Unicode Paths

Sebastian Spaeth Sebastian at SSpaeth.de
Fri Sep 16 03:58:49 PDT 2011


On Thu, 15 Sep 2011 13:52:12 -0400, Austin Clements <amdragon at mit.edu> wrote:
> On Tue, Sep 13, 2011 at 11:55 PM, Martin Owens <doctormo at gmail.com> wrote:
> > Hello Again,
> >
> > I notice in the lib code notmuch_database_open(),
> > notmuch_database_create() these functions use const char *path for the
> > directory path input. Is this unicode safe?
> >
> > The python bindings (and ctype docs) seem to suggest using something
> > called 'wchar_t *' for accepting unicode but that's for C not C++.
> >
> > Is this something that should be patched?
> 
> char* is the correct type for paths on POSIX systems.  The *meaning*
> of those bytes is a more complicated matter and depends on your locale
> settings.  On old systems it was generally ASCII, on modern systems
> it's generally UTF-8, and it can be many other things.  However, as a
> consequence of UNIX's C heritage, it is *always* terminated with a
> NULL byte and cannot contain embedded NULL's.

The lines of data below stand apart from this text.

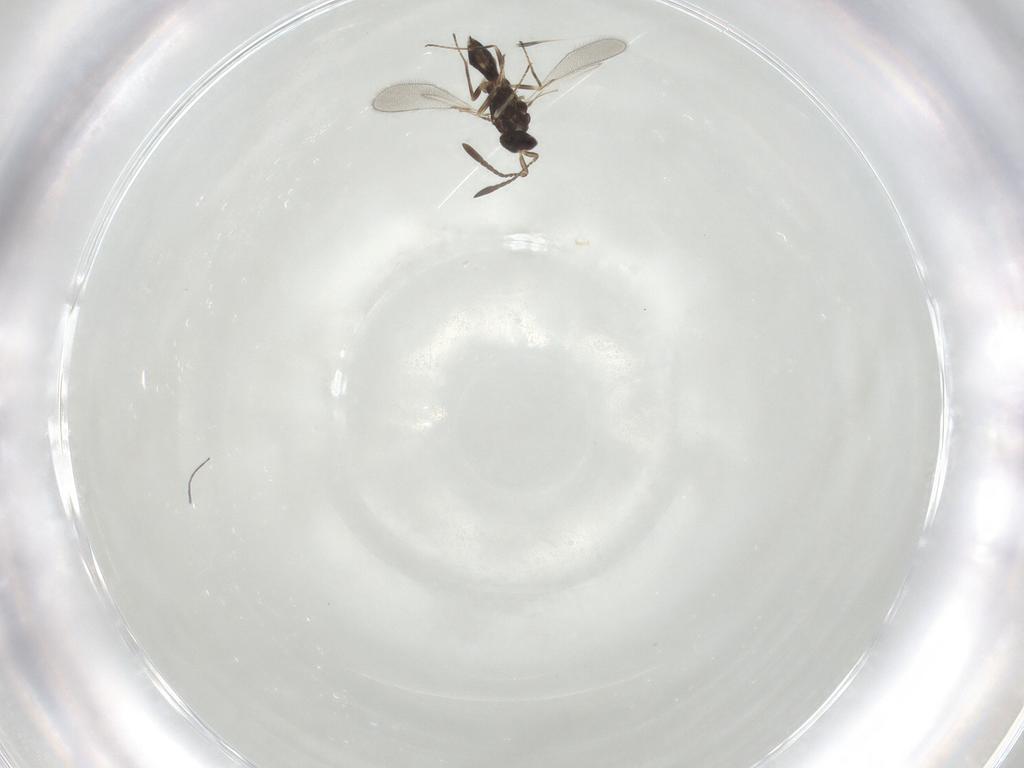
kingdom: Animalia
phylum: Arthropoda
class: Insecta
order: Hymenoptera
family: Mymaridae
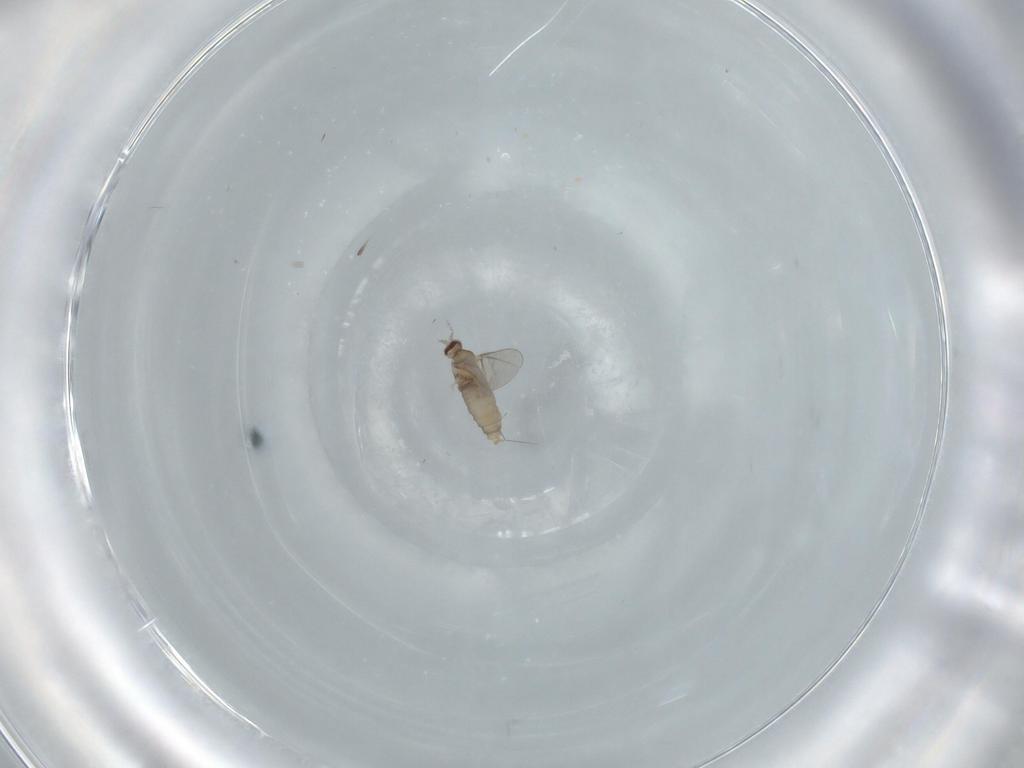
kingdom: Animalia
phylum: Arthropoda
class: Insecta
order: Diptera
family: Cecidomyiidae
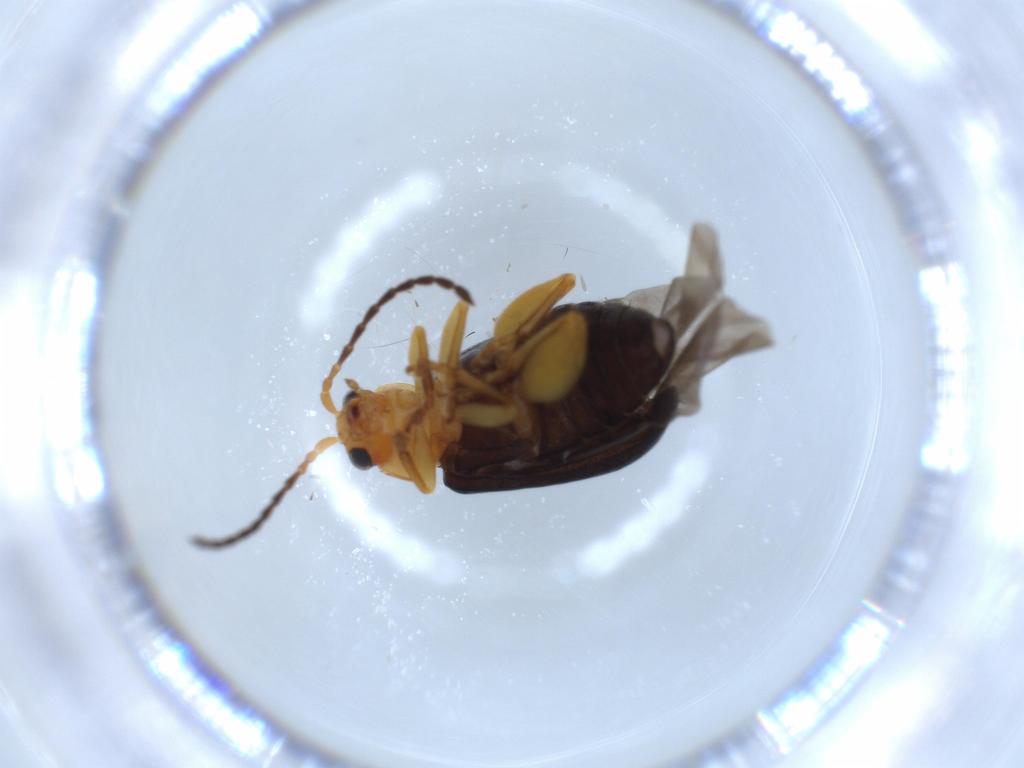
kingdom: Animalia
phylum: Arthropoda
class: Insecta
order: Coleoptera
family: Chrysomelidae
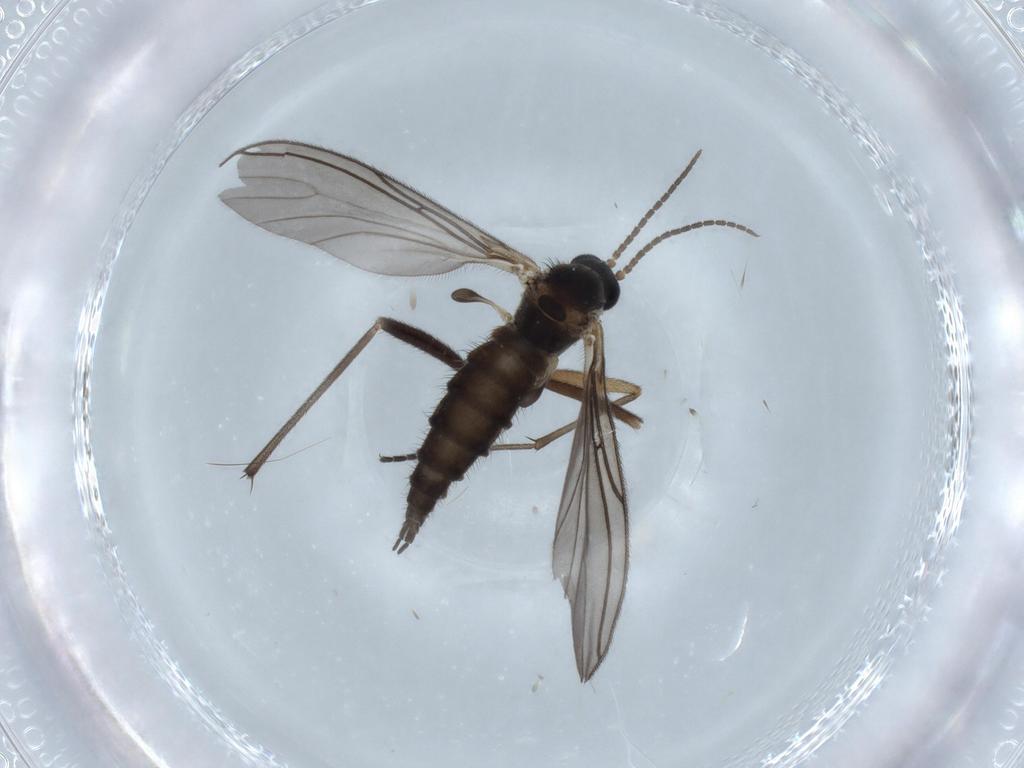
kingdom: Animalia
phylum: Arthropoda
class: Insecta
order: Diptera
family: Sciaridae
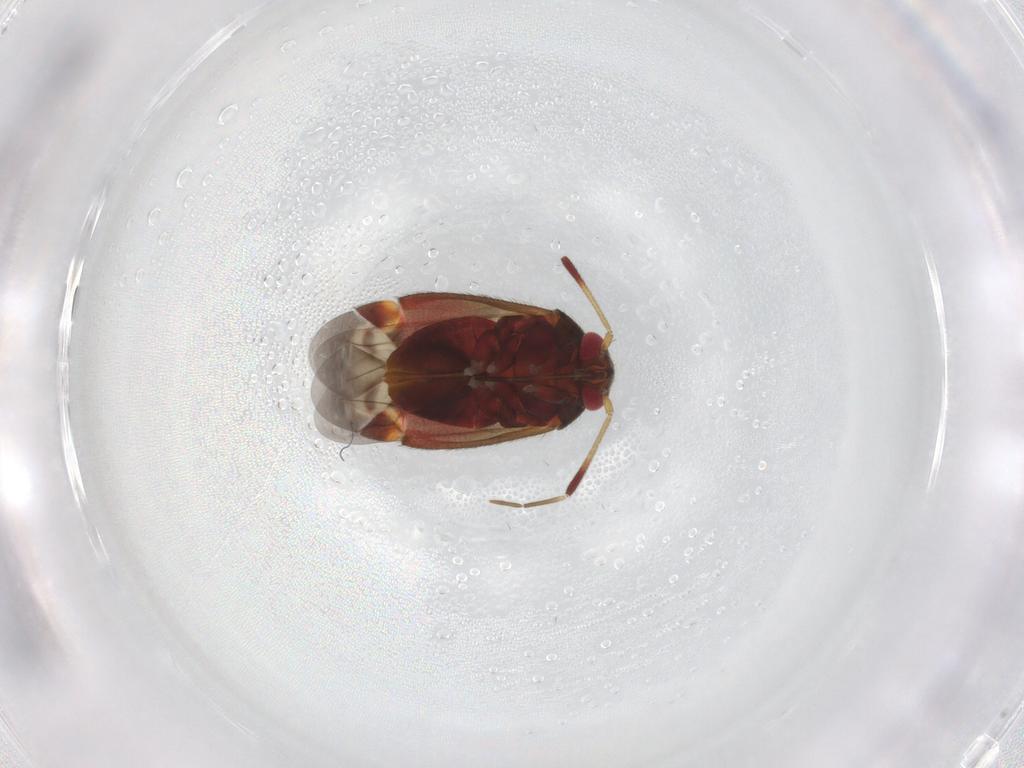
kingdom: Animalia
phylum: Arthropoda
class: Insecta
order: Hemiptera
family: Miridae
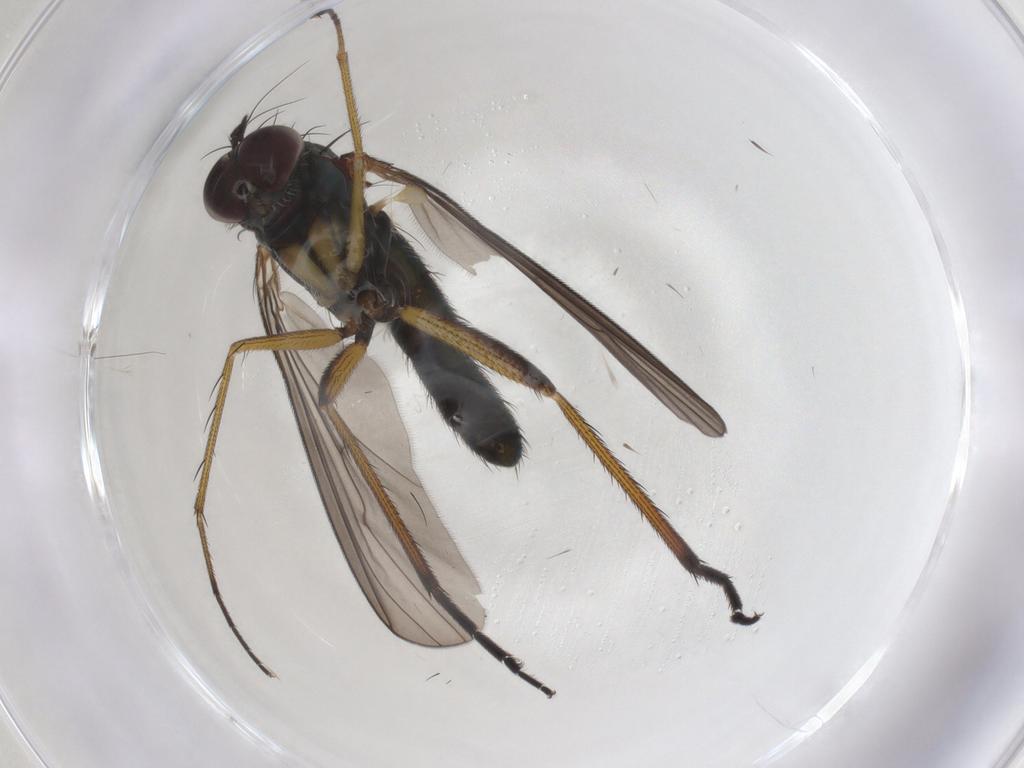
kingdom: Animalia
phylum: Arthropoda
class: Insecta
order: Diptera
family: Dolichopodidae
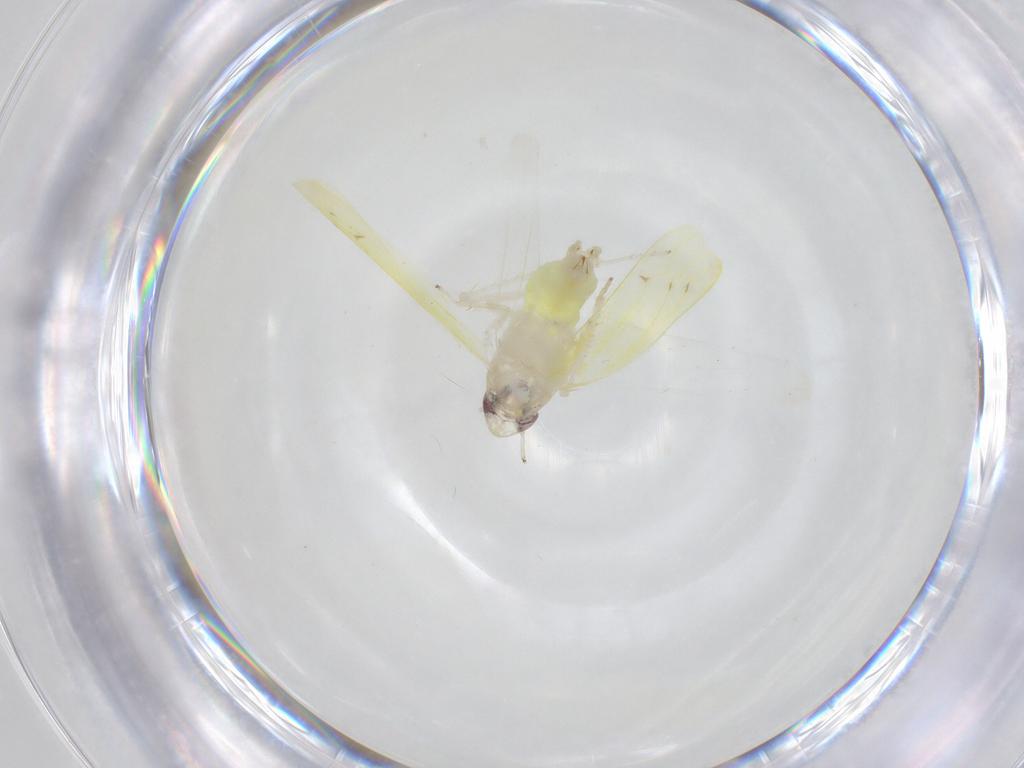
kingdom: Animalia
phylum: Arthropoda
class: Insecta
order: Hemiptera
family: Cicadellidae
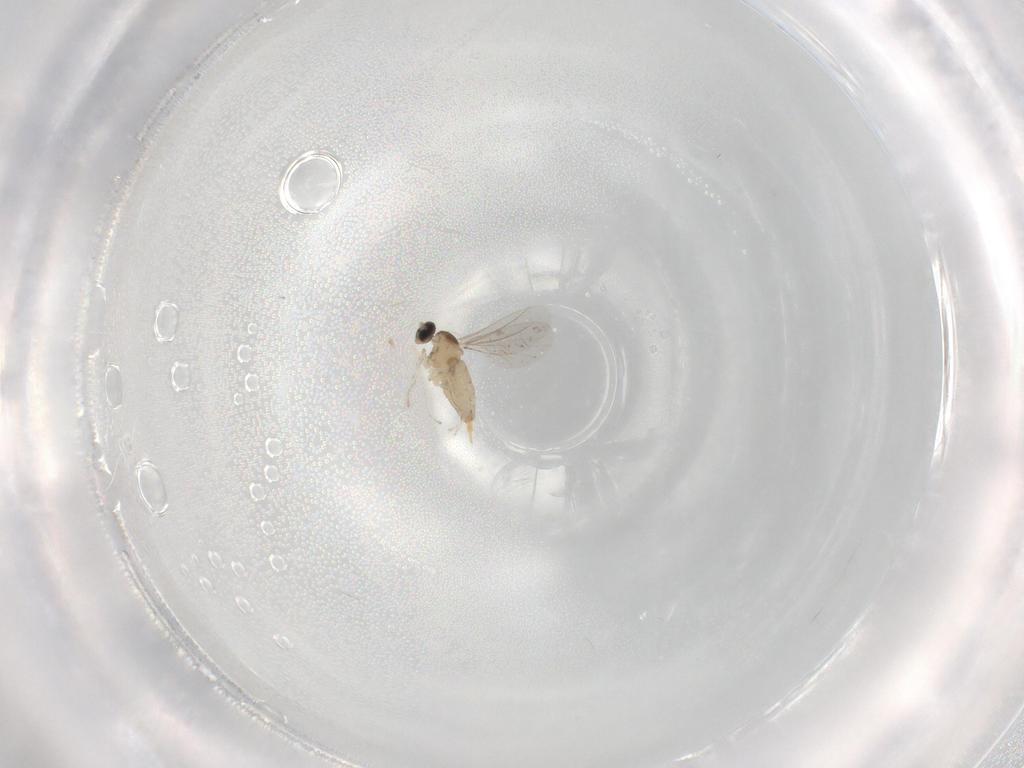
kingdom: Animalia
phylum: Arthropoda
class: Insecta
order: Diptera
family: Cecidomyiidae
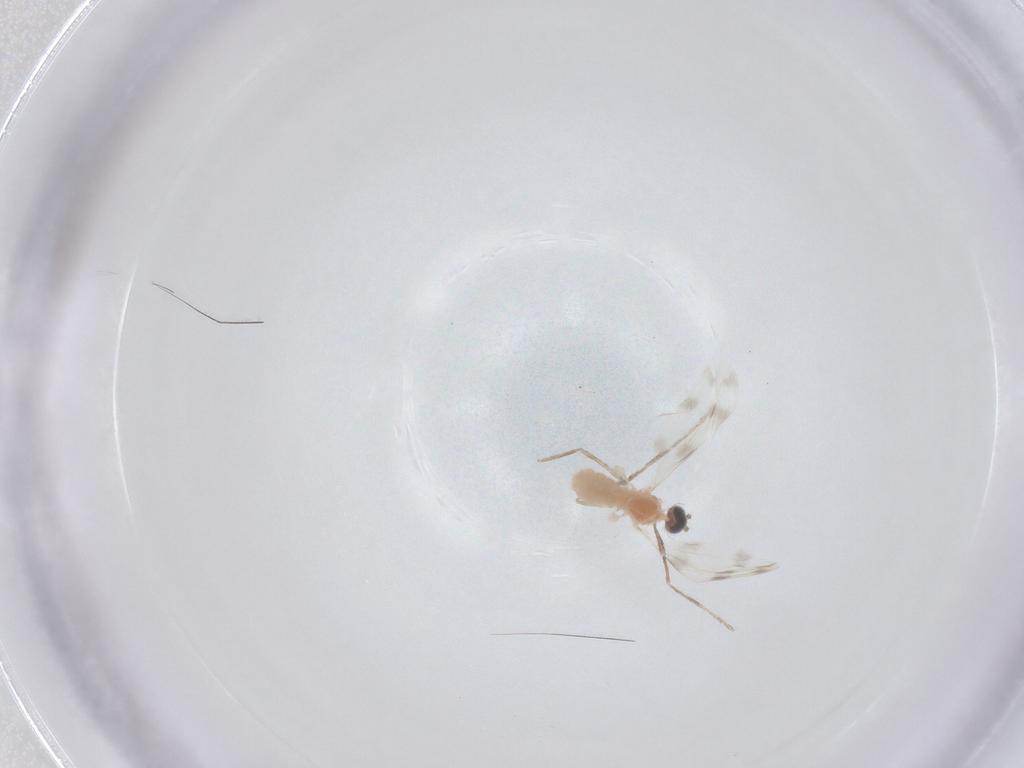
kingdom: Animalia
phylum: Arthropoda
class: Insecta
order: Diptera
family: Cecidomyiidae
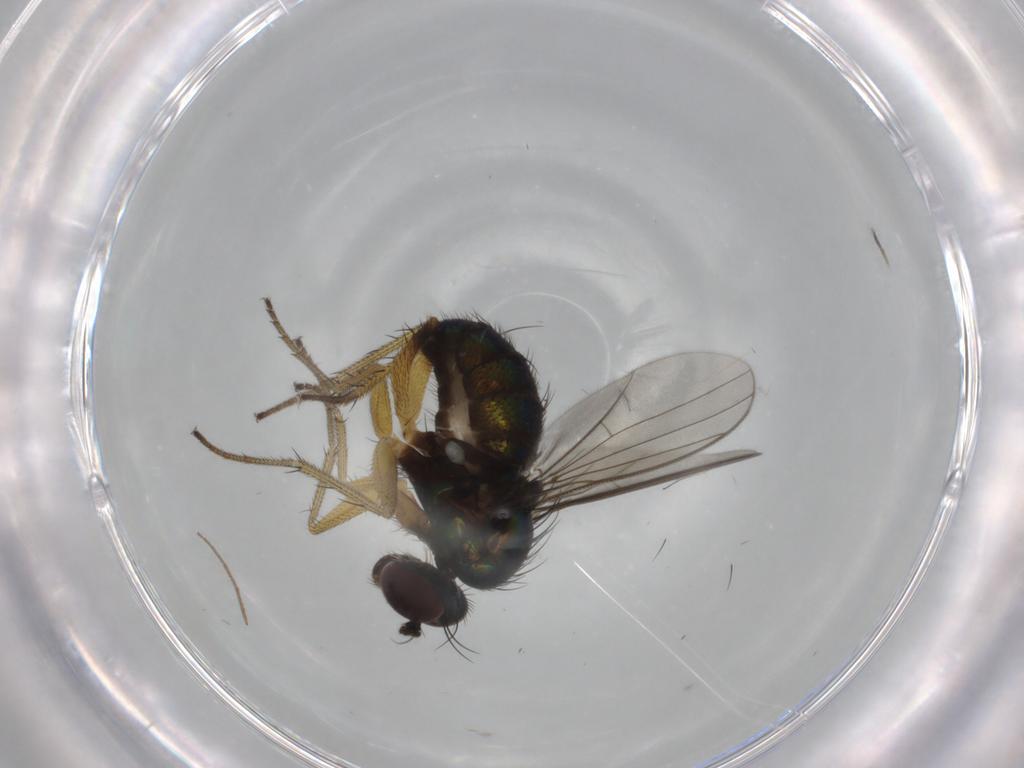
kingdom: Animalia
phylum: Arthropoda
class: Insecta
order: Diptera
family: Dolichopodidae
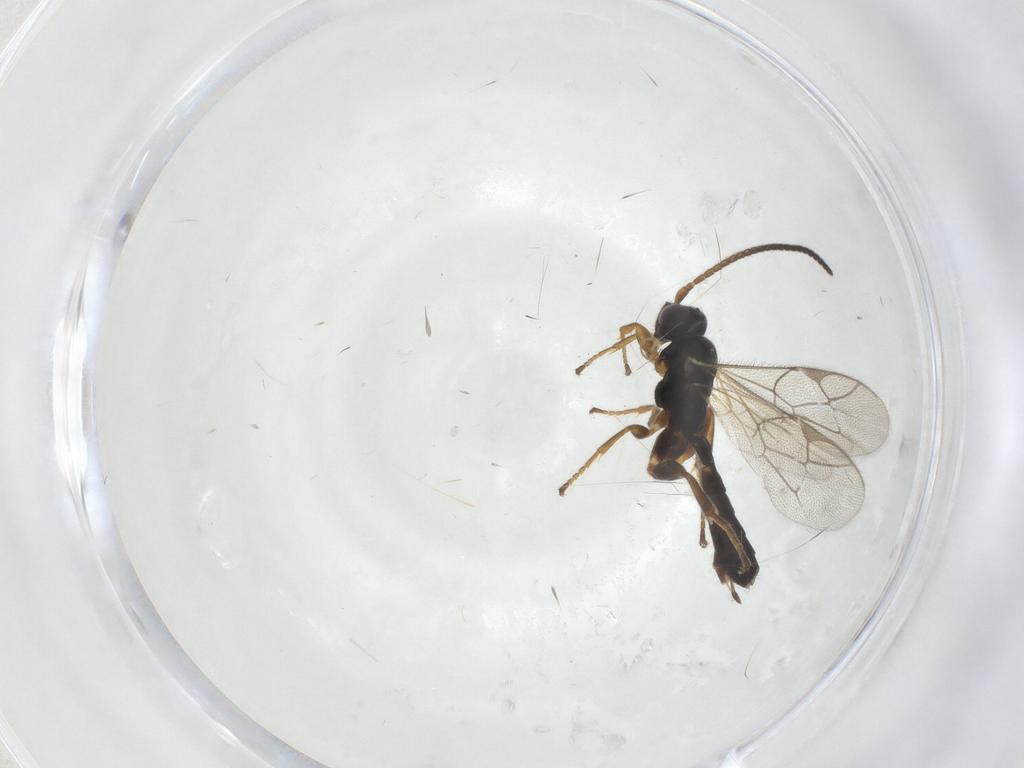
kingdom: Animalia
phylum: Arthropoda
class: Insecta
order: Hymenoptera
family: Ichneumonidae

Right, that's what we are doing, passing in utf-8 encoded unicode
strings to char*, which should be just fine if that is what the
underlying OS uses.

> wchar_t is another matter entirely.  wchar_t is the type used by C to
> represent wide strings internally, which generally (but not
> necessarily!) means it stores a Unicode code point.  However, this
> isn't an encoding, and different compilers can give wchar_t different
> meanings, so wchar_t strings aren't generally appropriate for storing
> or sharing between processes or with the kernel.

Mmh, I remember I attempted to user wchar_t to pass in unicode objects
directly and it had failed miserably.